The first nurse we saw was apparently leaving early and didn't want to get stuck with the paperwork for an infant IV blood draw because she told the tech that Shawna (the replacement) could do it after she glanced at her watch and tapped her motherfucking foot. So we waited for the new nurse to come on shift, get up to speed on Hannah, then call the IV team who were on another floor, but who, bless them, were better at sticking a baby but they get a fail on taping the baby arm to the immobilizing board as she now has a big red tape burn. They left the IV cath in her hand in case after the "special" labs were run they still wanted to do a glucose IV (remember, the IV is what I thought I came in for, four hours previously). They told me the labs could take a while then they'd talk to genetics on call and get back to me and it might be two hours, so I pumped and comforted Hannah and got her to sleep and passed out in a chair at an inappropriate angle for all of fifteen minutes until the results came back about 75 minutes after the test, and we were discharged as all her labs were normal.
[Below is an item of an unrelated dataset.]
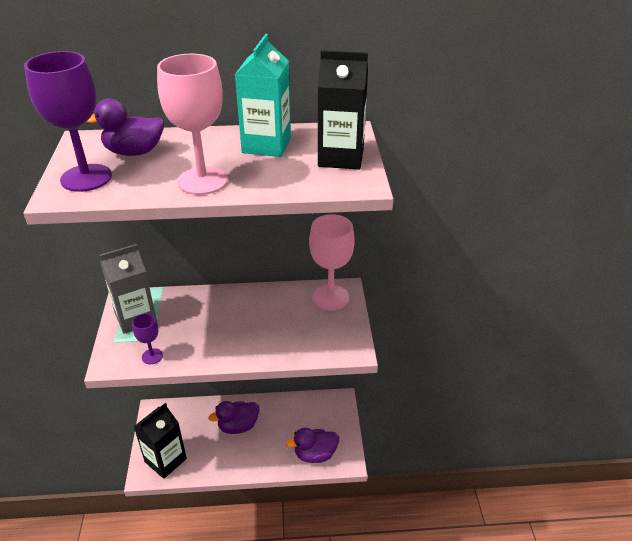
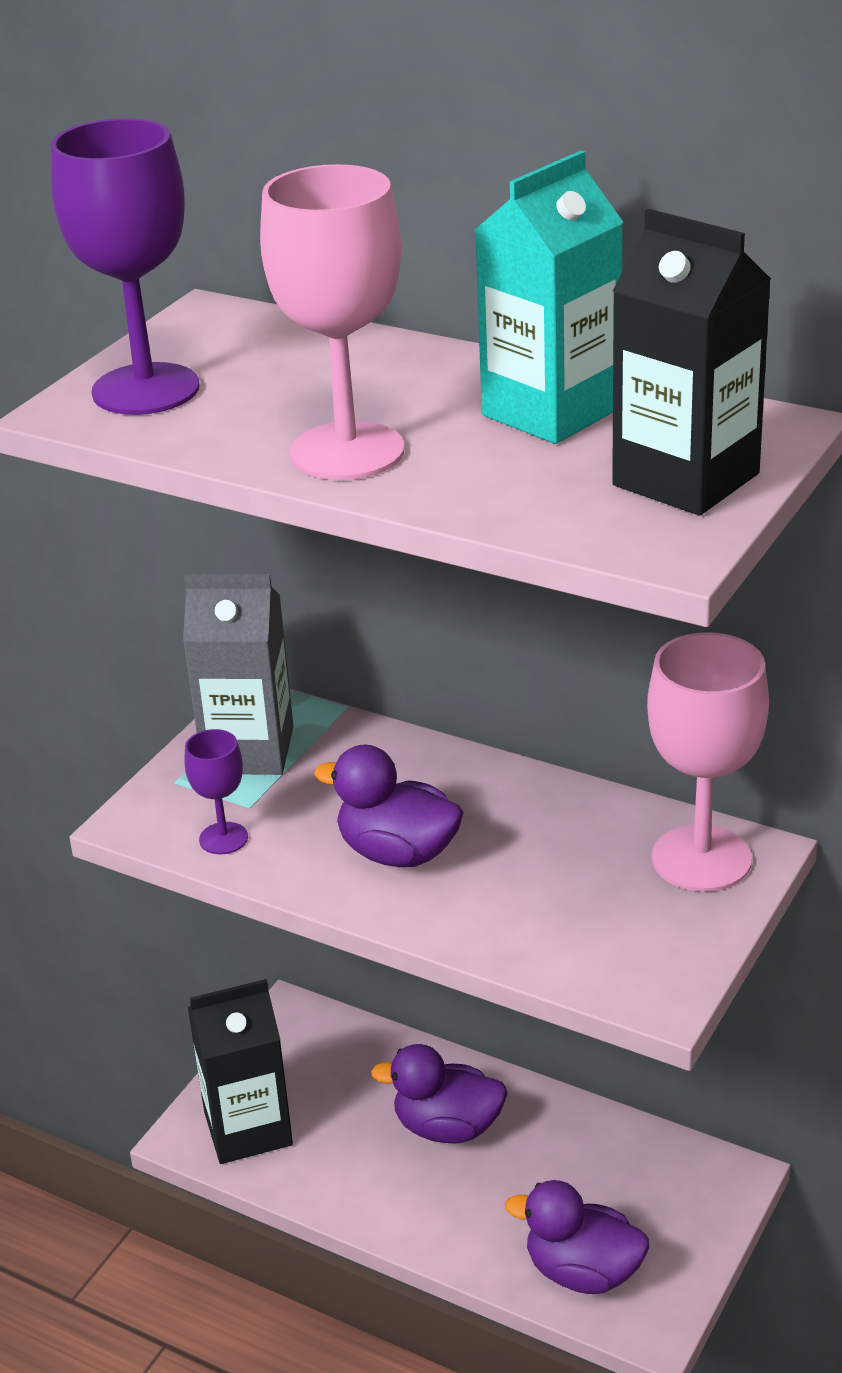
camera: 35 degrees right, 5 degrees down
(134, 152) = (276, 361): purple duck -> purple duck (397, 853)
So, what did I learn from all this? 1- I need to give more directions to the hospital staff, and just take charge. Even with all this education when it comes to my baby I believe I should be putting my trust in the folk who are in the know, but they blew it on three different points in how Hannah got care, even as described by the metabolics doc who also works there. 2- My instincts are not wrong. So, my instinct that she should go in was right, as at the time she was puking she made ketones but then, as soon as she could eat and hold down breast milk she really stabilized in every way. When I talked to the on call doc on Sunday afternoon he said if I had only called in he would have sent me in to the ER just based on her age and the vomiting, he would have preferred they had followed the emergency letter and done the glucose test, labs with an IV, and called him instead of dicking around for four hours, but the ketones tell him she was not great however she righted herself. 3- I love Hannah beyond words, dammit. 4- I look forward to not pumping anymore but if you try to tell me breast milk is indigestible I might gouge out your eye with my very flexible pump tubing and it won't be fast. Do not come between my baby and my fucking pumped milk. I am much, much meaner than I look when I am wailing in your exam room at two in the morning. 5- You remember a time when you cried until you sobbed and the sobbing wouldn't stop right away and every time you took a deep breath and it would catch in your chest from the spasms in your ribcage like a half sob? It is heartbreaking for a mom to see her baby do that. 6- I am only taking back some of the nice things I have said about nurses. 7- Sale on corn.

1 comment:

  1. Oh poor sweet Hannah! I'm glad she wasn't admitted and I totally trust your instincts! Your are an awesome mommy!